Legal & Regulatory Status
SS-31 remains investigational without FDA approval for any indication. Procurement outside clinical trials occurs through compounding pharmacies; verify licensing and source legitimacy before use. Self-injection outside clinical supervision carries inherent risks regarding sterility, dosing accuracy, and unmonitored systemic effects.
Individual Variation
Weight, age, body composition, and baseline mitochondrial function influence optimal dosing. Individuals <60 kg may achieve efficacy at 4–20 mg daily, while those >90 kg may benefit from 30–40 mg. Personalized starting assessment remains advisable.
Monitoring & Adjustment
Efficacy assessment requires 4–6 weeks minimum before dose adjustments. Markers include subjective energy, exercise capacity (6-minute walk test if available), fatigue scores, and injection site tolerability. Doses may be increased by 5–10 mg every 2–4 weeks if needed and tolerated.

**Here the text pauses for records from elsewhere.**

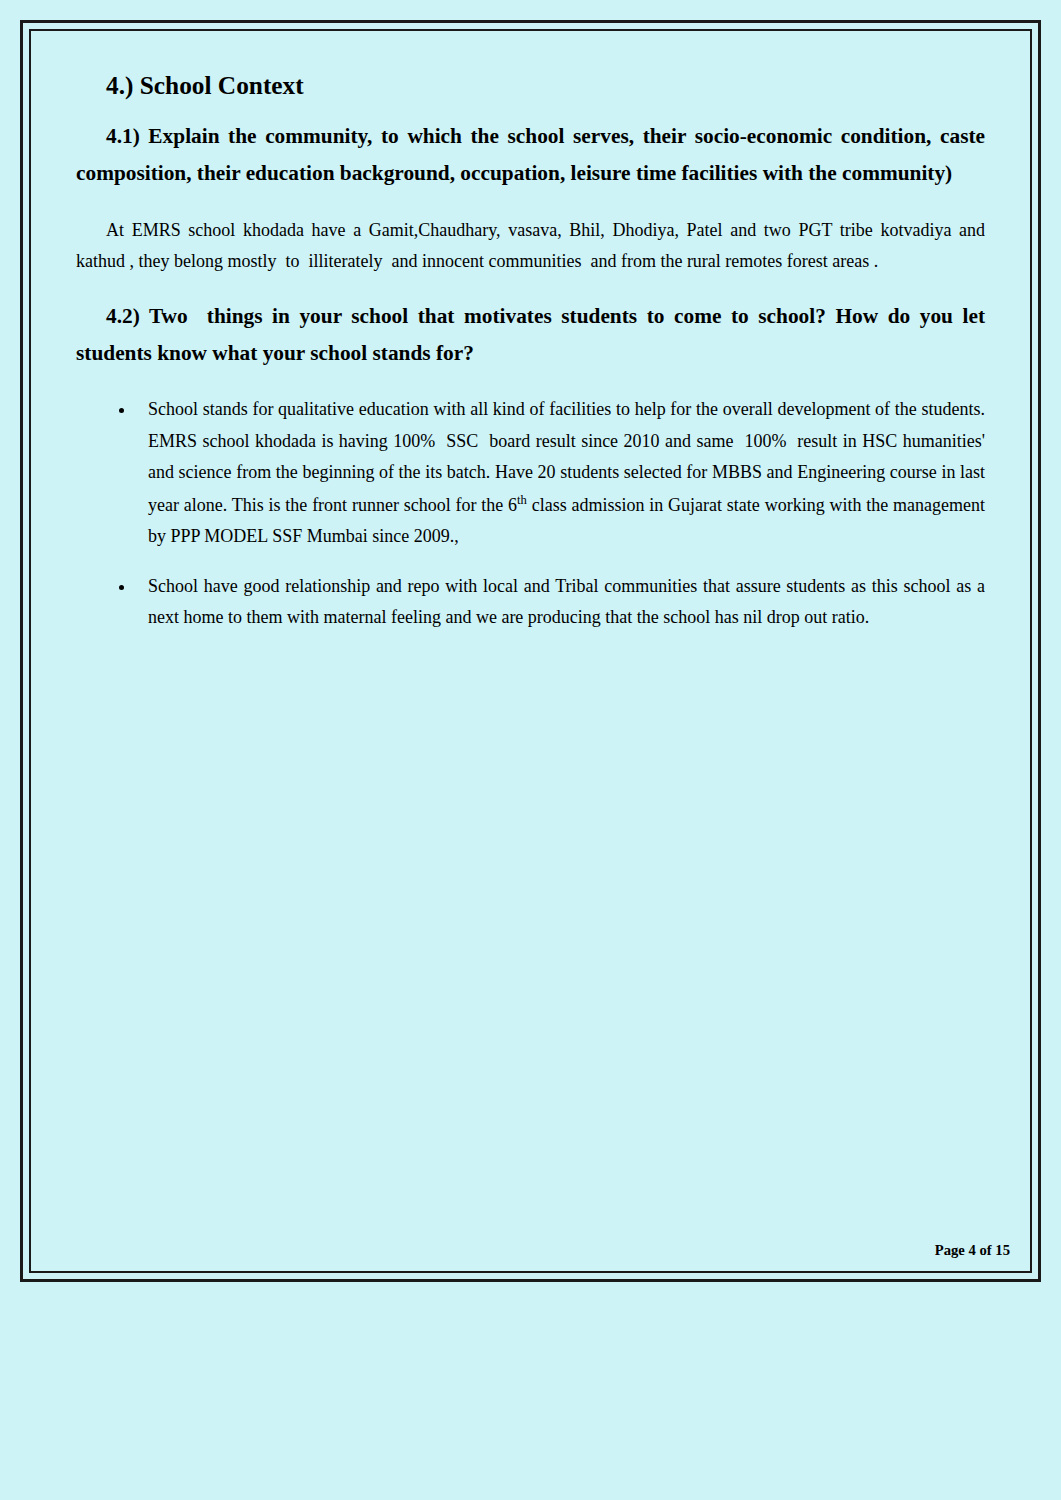4.) School Context
4.1) Explain the community, to which the school serves, their socio-economic condition, caste composition, their education background, occupation, leisure time facilities with the community)
At EMRS school khodada have a Gamit,Chaudhary, vasava, Bhil, Dhodiya, Patel and two PGT tribe kotvadiya and kathud , they belong mostly to illiterately and innocent communities and from the rural remotes forest areas .
4.2) Two things in your school that motivates students to come to school? How do you let students know what your school stands for?
School stands for qualitative education with all kind of facilities to help for the overall development of the students. EMRS school khodada is having 100% SSC board result since 2010 and same 100% result in HSC humanities' and science from the beginning of the its batch. Have 20 students selected for MBBS and Engineering course in last year alone. This is the front runner school for the 6th class admission in Gujarat state working with the management by PPP MODEL SSF Mumbai since 2009.,
School have good relationship and repo with local and Tribal communities that assure students as this school as a next home to them with maternal feeling and we are producing that the school has nil drop out ratio.
Page 4 of 15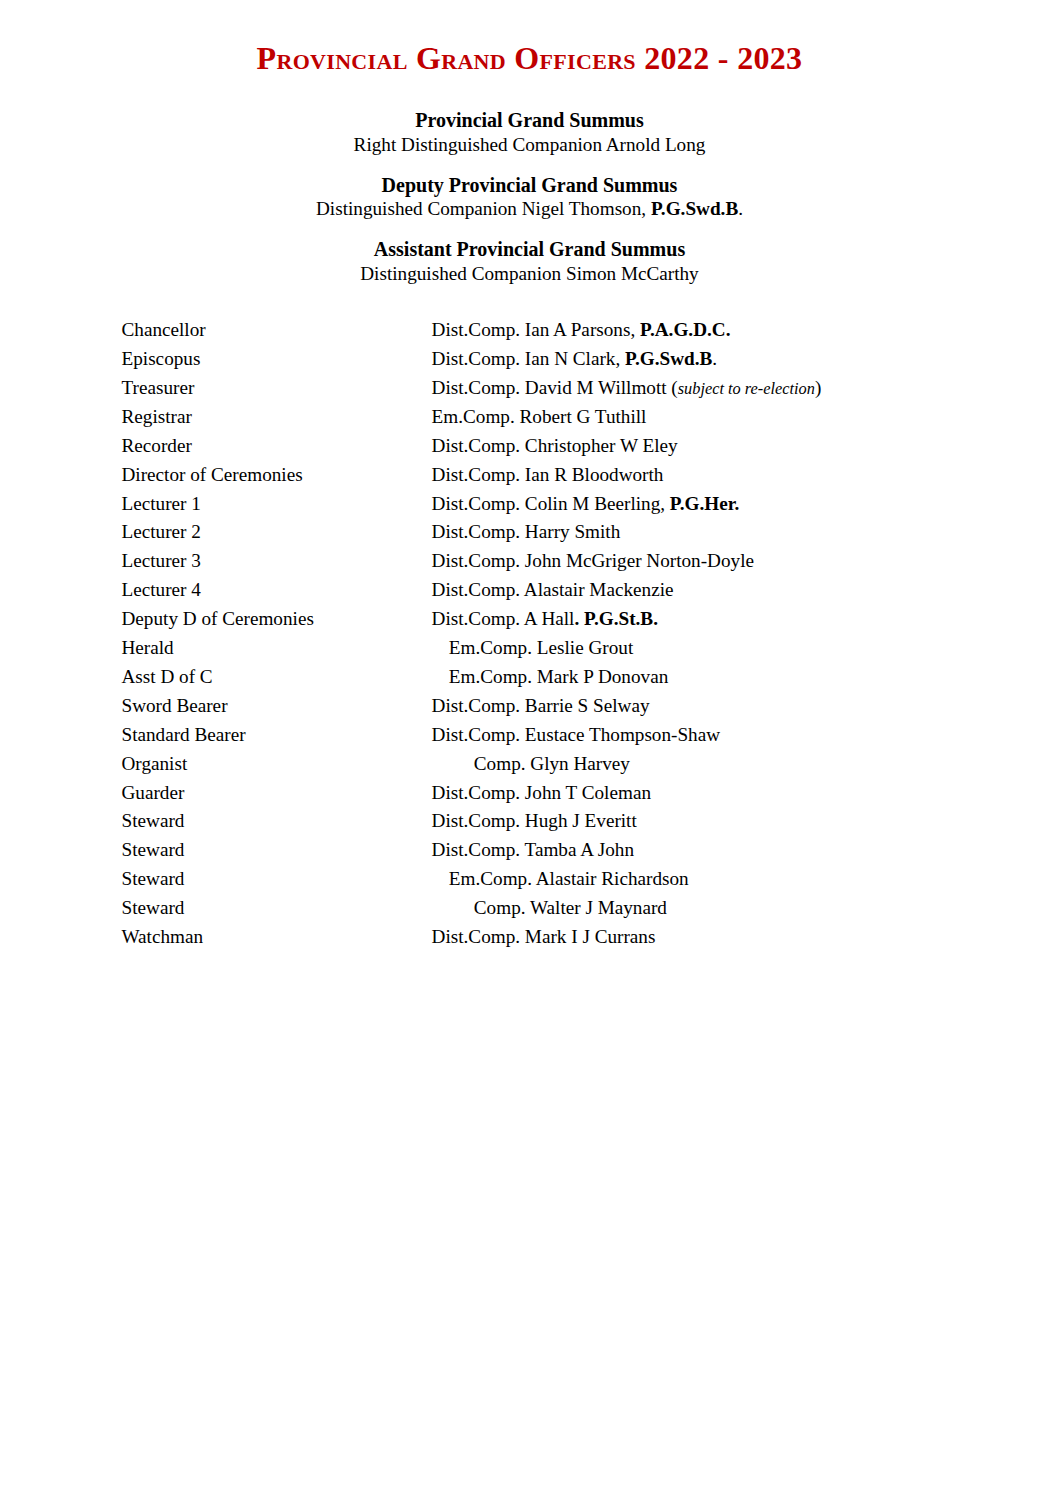Provincial Grand Officers 2022 - 2023
Provincial Grand Summus
Right Distinguished Companion Arnold Long
Deputy Provincial Grand Summus
Distinguished Companion Nigel Thomson, P.G.Swd.B.
Assistant Provincial Grand Summus
Distinguished Companion Simon McCarthy
| Chancellor | Dist.Comp. Ian A Parsons, P.A.G.D.C. |
| Episcopus | Dist.Comp. Ian N Clark, P.G.Swd.B . |
| Treasurer | Dist.Comp. David M Willmott ( subject to re-election ) |
| Registrar | Em.Comp. Robert G Tuthill |
| Recorder | Dist.Comp. Christopher W Eley |
| Director of Ceremonies | Dist.Comp. Ian R Bloodworth |
| Lecturer 1 | Dist.Comp. Colin M Beerling, P.G.Her. |
| Lecturer 2 | Dist.Comp. Harry Smith |
| Lecturer 3 | Dist.Comp. John McGriger Norton-Doyle |
| Lecturer 4 | Dist.Comp. Alastair Mackenzie |
| Deputy D of Ceremonies | Dist.Comp. A Hall . P.G.St.B. |
| Herald | Em.Comp. Leslie Grout |
| Asst D of C | Em.Comp. Mark P Donovan |
| Sword Bearer | Dist.Comp. Barrie S Selway |
| Standard Bearer | Dist.Comp. Eustace Thompson-Shaw |
| Organist | Comp. Glyn Harvey |
| Guarder | Dist.Comp. John T Coleman |
| Steward | Dist.Comp. Hugh J Everitt |
| Steward | Dist.Comp. Tamba A John |
| Steward | Em.Comp. Alastair Richardson |
| Steward | Comp. Walter J Maynard |
| Watchman | Dist.Comp. Mark I J Currans |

Disclaimer: This guide is for educational purposes only and does not constitute medical advice, clinical recommendation, or endorsement of use. SS-31 is an investigational compound without FDA approval. Any use outside regulated clinical trials is at individual risk and should be undertaken only under medical supervision with full informed consent regarding unknown long-term safety profiles, lack of manufacturing standardization, and potential contaminants in non-pharmaceutical-grade peptides. Consult a qualified healthcare provider before initiating any peptide protocol.